- Selected extract:
A tech from MacKeeper wishes access to my computer for licensing and activation. Is this a scam?
I paid for a version of MacKeeper which may be a mistake. Their tech wants me to allow them to access my computer as in have access to my desktop files, etc. They say it is to fully license and engage the program . I have not done it as of yet.
Is this typical when activating? I'm not comfortable letting them have control of my computer
Solution 1:
Do not do this.
There are exactly zero reasons a tech, or anyone else for that matter, would need remote access to your computer to "fully license and engage a program."
That phrasing alone is more than enough to elicit a high degree of skepticism of the intention and/or competence of the "tech" who is looking to access your computer.
For just a brief (hypothetical) moment; giving the "tech" the benefit of the doubt and assuming his motives are genuine, how good can this software be that it needs special handling to activate?
Bottom line...
You don't need this software, avoid it.
Solution 2:
MacKeeper IS Malware. Run MalwareBytes on your Mac and it will remove MacKeeper. Here's what you need to do:
- Uninstall MacKeeper as best you can
- Run MalwareBytes to get any pieces of it you missed
- Tell the "tech" to... this website doesn't like cursing, so just tell him something off-color
- Call your credit card company and tell them you were scammed and all of the MacKeeper charges were scams - which they were, that software is all scam. It performs no useful functions, it just slows your computer to a halt, installs other malware, and tries to get you to pay them money for the privilege.
Solution 3:
Scam. Scam. Scam. Scam....
There is never - as in absolutely never ever until the sun boils and the earth burns - why an unsolicited request to access your computer from someone you don't know and haven't voluntarily asked (other than clearly genuine police and customs officials) should be anything except a scam.
No legitimate software needs it. No legitimate system you are likely to use (Mac, Windows, Linux, BSD, or anything else) ever needs or expects it. No legitimate software company (Apple, Microsoft, Google, Kaspersky, Adobe, or any other OS or software creator) ever asks or requests it. No legitimate ISP, firewall, security, networking, or landline/mobile/cable telecoms company ever phones or emails to ask for it. Nobody legitimate will ever telephone you "out of the blue" to advise that your computer has a problem or needs urgent attention due to a computer issue. No legitimate antivirus or anti-malware needs it.
The sun will die, Donald Trump will be married to Vladimir Putin, and protons will evaporate (estimated 10^34 ish years) before a request like the kind you describe is genuine and anything more than "can we persuade someone to let us access their data and install malware".
It doesn't matter what pretext or explanation they give, or how urgent it sounds - and the more jargon and urgency, the more likely that you're being called by a scammer. (Denying time to think by making it sound extremely important is a classic scammer trick)
If you want more information, it's a variant on this Microsoft service phone call scam, or this suspicious activity phone call scam, or this FTC page on tech support scams.
I don't know how to say it more directly :) But that's the bottom line.
Well done on pausing and not "diving in".
Solution 4:
It may not even be MacKeeper. It could be scammers pretending to be MacKeeper, with the same end-goal as the Microsoft tech support scam: to gain control of your computer.
Why on earth would scammers pretend to be a known-awful product? To filter out the skeptical/savvy who will waste their time, so only the gullible get through. They know perfectly well that "Nigerian" is associated with "scam" to most people, so they intentionally claim to be Nigerian when they are not even running their scam from Africa. It's so anyone experienced goes 'Nope' and they only get responses from the very dumb.
So in this case, substitute MacKeeper for Nigeria.

- Exercises:
[1] In the MacKeeper discussion, what does Solution 2 say running MalwareBytes on a Mac will do?
[2] Print, word for word, the part of the MacKeeper discussion that opens with the words containing "Well done on" and closes with "MacKeeper for Nigeria.".

- Extracted records:
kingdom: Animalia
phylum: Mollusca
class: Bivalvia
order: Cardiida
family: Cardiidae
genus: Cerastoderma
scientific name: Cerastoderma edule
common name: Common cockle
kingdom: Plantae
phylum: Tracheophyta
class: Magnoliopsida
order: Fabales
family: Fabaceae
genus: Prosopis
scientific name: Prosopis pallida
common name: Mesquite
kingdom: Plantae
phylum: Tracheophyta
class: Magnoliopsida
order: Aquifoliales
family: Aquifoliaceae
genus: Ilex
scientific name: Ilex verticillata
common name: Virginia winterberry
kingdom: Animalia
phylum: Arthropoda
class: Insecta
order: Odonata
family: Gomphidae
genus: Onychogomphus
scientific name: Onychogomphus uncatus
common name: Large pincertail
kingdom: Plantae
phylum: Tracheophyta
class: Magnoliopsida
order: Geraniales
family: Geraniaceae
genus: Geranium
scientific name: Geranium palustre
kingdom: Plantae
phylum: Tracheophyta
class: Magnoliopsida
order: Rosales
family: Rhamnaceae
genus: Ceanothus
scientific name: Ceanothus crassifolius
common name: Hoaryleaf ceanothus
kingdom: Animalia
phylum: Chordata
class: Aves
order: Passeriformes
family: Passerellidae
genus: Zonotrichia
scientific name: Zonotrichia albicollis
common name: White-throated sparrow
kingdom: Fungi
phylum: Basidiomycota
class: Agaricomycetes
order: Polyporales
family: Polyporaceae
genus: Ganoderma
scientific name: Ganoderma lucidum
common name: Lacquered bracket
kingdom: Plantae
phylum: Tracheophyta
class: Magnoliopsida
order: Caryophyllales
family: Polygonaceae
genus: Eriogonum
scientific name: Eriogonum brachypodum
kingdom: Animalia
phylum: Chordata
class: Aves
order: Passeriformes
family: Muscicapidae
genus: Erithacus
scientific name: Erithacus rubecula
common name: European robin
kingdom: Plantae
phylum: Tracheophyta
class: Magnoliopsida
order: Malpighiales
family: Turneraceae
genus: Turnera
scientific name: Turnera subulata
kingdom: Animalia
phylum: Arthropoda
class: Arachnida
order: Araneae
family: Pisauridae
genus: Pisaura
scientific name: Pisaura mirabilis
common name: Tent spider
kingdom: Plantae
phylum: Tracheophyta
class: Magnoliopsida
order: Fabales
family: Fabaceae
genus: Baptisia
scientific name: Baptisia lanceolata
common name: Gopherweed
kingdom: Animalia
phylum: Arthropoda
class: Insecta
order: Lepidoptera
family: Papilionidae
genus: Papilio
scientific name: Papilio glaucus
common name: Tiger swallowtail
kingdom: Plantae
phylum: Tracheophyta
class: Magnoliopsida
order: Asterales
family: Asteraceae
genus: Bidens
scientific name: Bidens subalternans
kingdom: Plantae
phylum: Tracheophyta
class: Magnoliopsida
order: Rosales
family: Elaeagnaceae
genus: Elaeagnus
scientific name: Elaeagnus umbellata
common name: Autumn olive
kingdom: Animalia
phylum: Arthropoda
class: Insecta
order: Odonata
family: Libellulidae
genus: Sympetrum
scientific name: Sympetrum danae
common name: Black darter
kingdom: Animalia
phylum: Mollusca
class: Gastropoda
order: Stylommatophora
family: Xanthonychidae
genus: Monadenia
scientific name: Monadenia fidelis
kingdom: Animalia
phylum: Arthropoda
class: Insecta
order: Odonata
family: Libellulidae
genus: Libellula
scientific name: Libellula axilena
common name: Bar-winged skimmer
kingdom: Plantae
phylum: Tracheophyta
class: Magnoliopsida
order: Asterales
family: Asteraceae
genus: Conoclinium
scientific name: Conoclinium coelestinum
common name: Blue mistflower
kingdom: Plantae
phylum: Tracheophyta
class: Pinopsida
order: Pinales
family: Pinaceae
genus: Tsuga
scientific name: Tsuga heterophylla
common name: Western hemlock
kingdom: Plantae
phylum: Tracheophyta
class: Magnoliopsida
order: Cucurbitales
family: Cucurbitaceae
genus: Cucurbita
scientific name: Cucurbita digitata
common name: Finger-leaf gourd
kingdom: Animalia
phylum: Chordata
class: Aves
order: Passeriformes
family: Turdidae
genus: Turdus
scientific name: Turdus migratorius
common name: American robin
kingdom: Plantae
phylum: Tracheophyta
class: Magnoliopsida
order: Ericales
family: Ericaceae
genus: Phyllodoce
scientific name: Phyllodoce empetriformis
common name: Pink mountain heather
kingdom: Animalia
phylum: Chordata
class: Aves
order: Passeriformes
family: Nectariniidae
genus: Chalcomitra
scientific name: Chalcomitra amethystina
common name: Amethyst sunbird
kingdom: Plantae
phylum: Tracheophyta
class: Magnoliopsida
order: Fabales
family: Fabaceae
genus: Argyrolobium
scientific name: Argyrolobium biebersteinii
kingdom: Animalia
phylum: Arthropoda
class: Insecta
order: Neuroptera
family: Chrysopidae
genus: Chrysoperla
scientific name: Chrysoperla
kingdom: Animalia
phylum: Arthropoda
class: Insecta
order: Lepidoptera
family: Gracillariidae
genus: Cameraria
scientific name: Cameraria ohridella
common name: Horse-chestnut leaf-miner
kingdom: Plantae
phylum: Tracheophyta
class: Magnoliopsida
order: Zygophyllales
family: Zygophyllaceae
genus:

- Answer list:
[1] It will remove MacKeeper.

[2]
Well done on pausing and not "diving in".
Solution 4:
It may not even be MacKeeper. It could be scammers pretending to be MacKeeper, with the same end-goal as the Microsoft tech support scam: to gain control of your computer.
Why on earth would scammers pretend to be a known-awful product? To filter out the skeptical/savvy who will waste their time, so only the gullible get through. They know perfectly well that "Nigerian" is associated with "scam" to most people, so they intentionally claim to be Nigerian when they are not even running their scam from Africa. It's so anyone experienced goes 'Nope' and they only get responses from the very dumb.
So in this case, substitute MacKeeper for Nigeria.